During her brief suspension period, Hakim was afforded one 15-minute meeting with a central human relations (HR) representative, with no legal counsel allowed at the meeting and no ability to appeal the suspension. Hakim was informed within four days of the initial letter that she had been terminated from her position and was not eligible for re-hire at the university. She is currently pursuing legal action against U-M.

Two of the four suspended student workers are seeking meetings to get their suspensions overturned, but they must appeal to the same HR office that has falsely accused them of “violence,” with no option for an independent or democratic appeal process.

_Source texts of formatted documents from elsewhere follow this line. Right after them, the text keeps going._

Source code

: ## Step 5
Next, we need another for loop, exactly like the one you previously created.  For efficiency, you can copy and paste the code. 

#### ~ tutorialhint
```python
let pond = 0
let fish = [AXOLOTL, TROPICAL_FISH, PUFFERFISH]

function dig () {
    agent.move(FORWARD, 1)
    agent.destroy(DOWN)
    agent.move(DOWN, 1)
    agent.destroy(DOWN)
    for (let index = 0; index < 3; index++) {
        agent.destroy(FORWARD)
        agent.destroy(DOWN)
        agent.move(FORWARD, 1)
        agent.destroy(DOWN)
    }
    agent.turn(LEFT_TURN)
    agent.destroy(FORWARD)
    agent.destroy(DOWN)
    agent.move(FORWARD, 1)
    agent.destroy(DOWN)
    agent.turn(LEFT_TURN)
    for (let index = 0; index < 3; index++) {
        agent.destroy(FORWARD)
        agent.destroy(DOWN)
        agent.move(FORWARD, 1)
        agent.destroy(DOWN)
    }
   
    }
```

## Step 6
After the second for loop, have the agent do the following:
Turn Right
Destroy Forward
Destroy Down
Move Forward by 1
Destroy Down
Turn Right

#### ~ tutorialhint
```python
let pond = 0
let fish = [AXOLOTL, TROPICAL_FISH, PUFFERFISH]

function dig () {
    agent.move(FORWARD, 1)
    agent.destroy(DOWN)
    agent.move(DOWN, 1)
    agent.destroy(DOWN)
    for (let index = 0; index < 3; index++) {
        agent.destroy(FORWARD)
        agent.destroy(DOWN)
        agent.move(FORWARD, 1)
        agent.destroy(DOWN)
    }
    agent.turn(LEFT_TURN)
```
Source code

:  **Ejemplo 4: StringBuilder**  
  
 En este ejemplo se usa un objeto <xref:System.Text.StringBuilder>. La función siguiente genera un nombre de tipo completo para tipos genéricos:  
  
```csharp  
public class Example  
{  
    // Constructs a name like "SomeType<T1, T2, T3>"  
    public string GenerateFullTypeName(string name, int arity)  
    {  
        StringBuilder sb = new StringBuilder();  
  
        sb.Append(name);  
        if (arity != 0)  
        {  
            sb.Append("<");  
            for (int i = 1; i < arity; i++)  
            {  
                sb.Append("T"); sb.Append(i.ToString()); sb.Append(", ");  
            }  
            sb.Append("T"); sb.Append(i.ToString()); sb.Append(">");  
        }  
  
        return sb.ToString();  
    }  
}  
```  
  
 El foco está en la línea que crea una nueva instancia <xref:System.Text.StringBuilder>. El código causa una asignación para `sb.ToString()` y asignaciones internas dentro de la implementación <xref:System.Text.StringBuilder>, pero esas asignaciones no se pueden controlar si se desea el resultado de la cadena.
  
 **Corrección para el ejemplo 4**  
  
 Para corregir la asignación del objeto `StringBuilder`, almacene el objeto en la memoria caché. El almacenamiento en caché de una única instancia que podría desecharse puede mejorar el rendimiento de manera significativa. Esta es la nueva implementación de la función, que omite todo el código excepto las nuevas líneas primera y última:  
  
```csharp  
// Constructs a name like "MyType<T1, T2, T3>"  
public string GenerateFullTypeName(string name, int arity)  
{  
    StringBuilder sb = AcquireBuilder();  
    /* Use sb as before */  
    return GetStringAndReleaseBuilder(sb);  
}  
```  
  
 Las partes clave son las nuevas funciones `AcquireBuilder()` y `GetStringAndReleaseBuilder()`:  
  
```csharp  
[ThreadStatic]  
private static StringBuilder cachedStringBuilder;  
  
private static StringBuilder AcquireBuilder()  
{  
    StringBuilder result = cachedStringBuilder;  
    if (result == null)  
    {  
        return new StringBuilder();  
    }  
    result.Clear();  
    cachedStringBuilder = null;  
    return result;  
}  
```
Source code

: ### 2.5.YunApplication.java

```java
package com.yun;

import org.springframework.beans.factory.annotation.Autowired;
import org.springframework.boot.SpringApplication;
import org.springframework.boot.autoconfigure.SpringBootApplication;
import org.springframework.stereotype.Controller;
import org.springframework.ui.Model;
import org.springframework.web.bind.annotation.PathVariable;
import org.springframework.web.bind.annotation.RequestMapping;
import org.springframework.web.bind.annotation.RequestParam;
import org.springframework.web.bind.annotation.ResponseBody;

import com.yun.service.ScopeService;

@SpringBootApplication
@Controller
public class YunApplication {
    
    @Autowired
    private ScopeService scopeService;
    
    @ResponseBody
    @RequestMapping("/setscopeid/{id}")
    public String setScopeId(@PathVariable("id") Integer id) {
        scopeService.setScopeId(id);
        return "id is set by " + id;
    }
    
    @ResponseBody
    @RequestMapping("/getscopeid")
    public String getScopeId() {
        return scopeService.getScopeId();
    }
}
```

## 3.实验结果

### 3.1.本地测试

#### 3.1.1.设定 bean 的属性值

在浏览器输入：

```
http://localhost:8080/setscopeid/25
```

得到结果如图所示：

Between March and August 2024, the university revised its student and faculty conduct policy three times to remove virtually all democratic rights and appeal processes. New policies were implemented with deliberatively vague language about “disrupting… normal operations,” which had the intended effect of giving the university license to ban any protest whatsoever.

The university violently broke up a pro-Palestinian encampment on May 21, 2024. At the urging of the U-M Board of Regents, Michigan Attorney General Dana Nessel, a Democrat, has since charged at least 10 U-M protesters with felony crimes.

With Trump’s ascension to power in his second term, U-M has been working to accommodate the fascist would-be dictator at every step. On January 16, the university banned the Students Allied for Freedom and Equality (SAFE), the local chapter of the pro-Palestinian group Students for Justice in Palestine.

This was followed by the university’s ending of its $236 million Diversity, Equity and Inclusion (DEI) program in March, in keeping with Trump’s dictates.

The State Department revoked the visas for 22 current and former U-M SEVIS (Student and Exchange Visitor Information System) students in early April, in response to which U-M President Santa Ono published a cynical letter that made clear U-M would offer no opposition to the witch-hunting of students and workers for thought crimes.

Hakim is a member of the newly formed University Staff United (USU) union on campus, which represents over 500 academic staff. Thus far, the USU has done nothing to mobilize any of its members in defense of Hakim and the four undergraduate students.

The USU is an affiliate of the American Federation of Teachers (AFT), which also incorporates four other academic worker unions on campus, representing multiple thousands of members:  the Lecturers Employee Organization (LEO) of nontenure-track faculty; the Graduate Employees Organization (GEO) of graduate student employees; the United Physician Assistants of Michigan Medicine (UPAMM) of physician assistants; and the United Michigan Medicine Allied Professionals (UMMAP).

The only action the Michigan AFT has pursued to date is to file an unfair labor practices complaint with the Michigan Employment Relations Commission. Amid an unprecedented assault on its own members, the Michigan AFT is refusing to mobilize its membership against these attacks because its leadership is deeply tied to the Democratic Party, which is seeking accommodation with the Trump administration. This includes the support of supposed “left” groups like the Democratic Socialists of America (DSA), which dominates the leadership of the GEO union.

The International Youth and Students for Social Equality (IYSSE) at U-M denounces the firing of Zainab Hakim and the suspension of the four undergraduate students. The IYSSE demands that they be immediately reinstated and allowed to function freely as students and workers on campus without threat for exercising core constitutional rights. The IYSSE also demands the dropping of charges against all anti-genocide protesters. The IYSSE calls on all workers, students and youth at U-M and beyond to oppose the attack on Hakim as an attack on the First Amendment right to free speech.

The IYSSE says that to defend democratic rights and prevent fascist dictatorship and war, it is necessary to remove the root of these evils—the capitalist profit system. A movement must be built in the working class, independent of both parties of the billionaire oligarchy and of the trade union bureaucracy, to abolish capitalism and establish socialism. All those students who agree with this policy must come forward to join to IYSSE and take up the fight for socialism.